• **AS TAREFAS**:
[1] Quais são todas as pessoas mencionadas pelo nome no texto de origem?
[2] Copie do texto de origem o trecho que vai de "71º Festival de" até "ser boa ou má.".
[3] Segundo o texto de origem, em que país foi produzido “O Passado”?

• **TEXTO DE ORIGEM**:
::::

Todos lo Saben

71º Festival de Cannes: Todos lo saben

O casal Penelope Cruz e Javier Bardem reencontram-se em “Todos Lo saben” com o director iraniano Asghar Farhadi a rodar em língua espanhola um thriller familiar, num registo entre Almodóvar e Agatha Christie.

De alguma forma divertido, imbuído da cor, da alegria e da música espanhola, “Todos Lo saben”, o segundo filme de Asghar Farhadi realizado fora do Irão — depois de “O Passado”, produzido em França —, mesmo não sendo um dos seus melhores, tem já todas as portas abertas em todo o mundo, após esta sua estreia mundial em Competição e como filme de abertura do Festival de Cannes 2018. Todos vão querer vê-lo, independentemente das reacções aqui em Cannes,— que não são aliás tão elogiosas, como nos seus filmes anteriores — e da crítica ser boa ou má.

Todos lo saben

Ironicamente intitulado “Everybody Knows” (“Todos Lo saben”), o filme começa com a alegria de um casamento no interior vinícola da Espanha e acaba por se transformar numa angustiante história de um sequestro, num cenário onde estão envolvidos todos os segredos obscuros de uma família tradicional e falida, na região vinícola um pouco ao norte de Madrid.

::::

• **ITENS APRESENTADOS**:

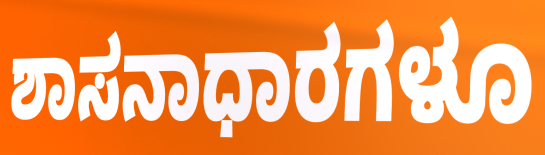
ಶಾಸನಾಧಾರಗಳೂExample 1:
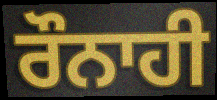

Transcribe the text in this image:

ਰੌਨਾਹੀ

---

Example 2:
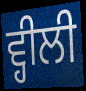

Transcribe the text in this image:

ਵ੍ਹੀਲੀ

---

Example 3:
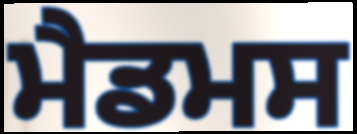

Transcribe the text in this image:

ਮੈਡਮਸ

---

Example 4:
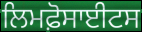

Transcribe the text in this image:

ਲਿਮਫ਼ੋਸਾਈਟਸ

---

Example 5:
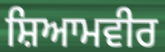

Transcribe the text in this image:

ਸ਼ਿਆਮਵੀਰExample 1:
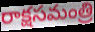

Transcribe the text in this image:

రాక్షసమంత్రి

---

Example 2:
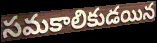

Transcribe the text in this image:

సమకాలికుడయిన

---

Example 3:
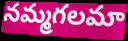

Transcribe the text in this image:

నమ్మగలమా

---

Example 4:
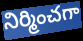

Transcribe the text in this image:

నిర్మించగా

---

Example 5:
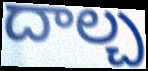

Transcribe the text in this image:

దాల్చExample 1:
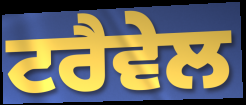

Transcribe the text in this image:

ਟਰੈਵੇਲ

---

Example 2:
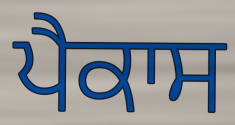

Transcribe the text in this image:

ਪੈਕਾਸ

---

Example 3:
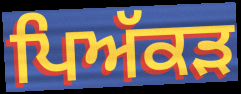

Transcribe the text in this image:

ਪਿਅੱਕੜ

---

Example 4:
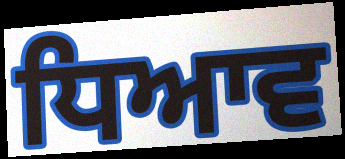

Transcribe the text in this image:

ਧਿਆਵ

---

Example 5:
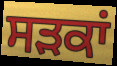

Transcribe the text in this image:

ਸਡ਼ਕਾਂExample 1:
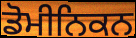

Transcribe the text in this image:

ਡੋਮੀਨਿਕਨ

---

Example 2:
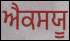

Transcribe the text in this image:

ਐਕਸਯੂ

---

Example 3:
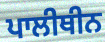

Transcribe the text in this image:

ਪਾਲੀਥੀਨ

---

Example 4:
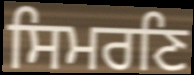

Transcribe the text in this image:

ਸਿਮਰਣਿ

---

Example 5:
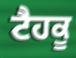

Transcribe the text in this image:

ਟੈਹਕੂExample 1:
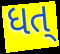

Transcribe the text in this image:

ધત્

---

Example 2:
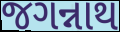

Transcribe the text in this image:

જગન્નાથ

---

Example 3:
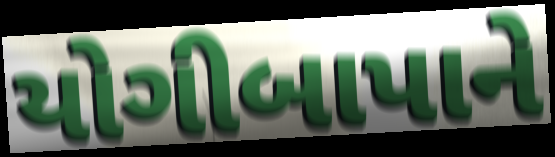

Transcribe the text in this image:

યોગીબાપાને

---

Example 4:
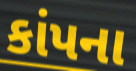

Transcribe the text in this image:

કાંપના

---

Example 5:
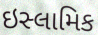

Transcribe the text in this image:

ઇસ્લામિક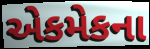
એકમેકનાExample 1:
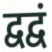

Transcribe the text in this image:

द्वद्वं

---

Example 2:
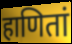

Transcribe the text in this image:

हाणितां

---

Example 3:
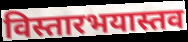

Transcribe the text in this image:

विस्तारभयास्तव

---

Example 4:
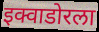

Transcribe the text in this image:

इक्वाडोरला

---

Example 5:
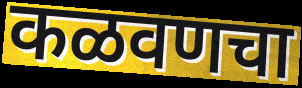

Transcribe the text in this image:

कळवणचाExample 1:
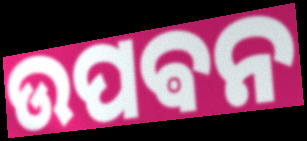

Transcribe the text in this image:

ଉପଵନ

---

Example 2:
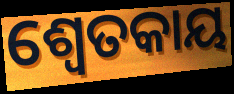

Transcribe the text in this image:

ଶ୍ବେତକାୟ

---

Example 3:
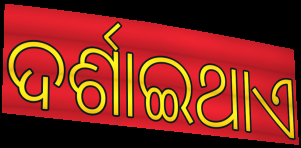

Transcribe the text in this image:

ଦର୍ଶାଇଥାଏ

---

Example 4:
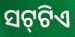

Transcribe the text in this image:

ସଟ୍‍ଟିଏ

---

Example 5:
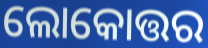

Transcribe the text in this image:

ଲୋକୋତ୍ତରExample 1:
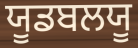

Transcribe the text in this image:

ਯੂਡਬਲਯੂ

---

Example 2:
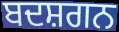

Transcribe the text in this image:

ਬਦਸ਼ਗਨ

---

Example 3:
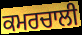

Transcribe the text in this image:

::::

• **RESPOSTAS FINAIS**:
[1] Penelope Cruz, Javier Bardem, Asghar Farhadi, Almodóvar, Agatha Christie

[2]
71º Festival de Cannes: Todos lo saben

O casal Penelope Cruz e Javier Bardem reencontram-se em “Todos Lo saben” com o director iraniano Asghar Farhadi a rodar em língua espanhola um thriller familiar, num registo entre Almodóvar e Agatha Christie.

De alguma forma divertido, imbuído da cor, da alegria e da música espanhola, “Todos Lo saben”, o segundo filme de Asghar Farhadi realizado fora do Irão — depois de “O Passado”, produzido em França —, mesmo não sendo um dos seus melhores, tem já todas as portas abertas em todo o mundo, após esta sua estreia mundial em Competição e como filme de abertura do Festival de Cannes 2018. Todos vão querer vê-lo, independentemente das reacções aqui em Cannes,— que não são aliás tão elogiosas, como nos seus filmes anteriores — e da crítica ser boa ou má.

[3] Em França.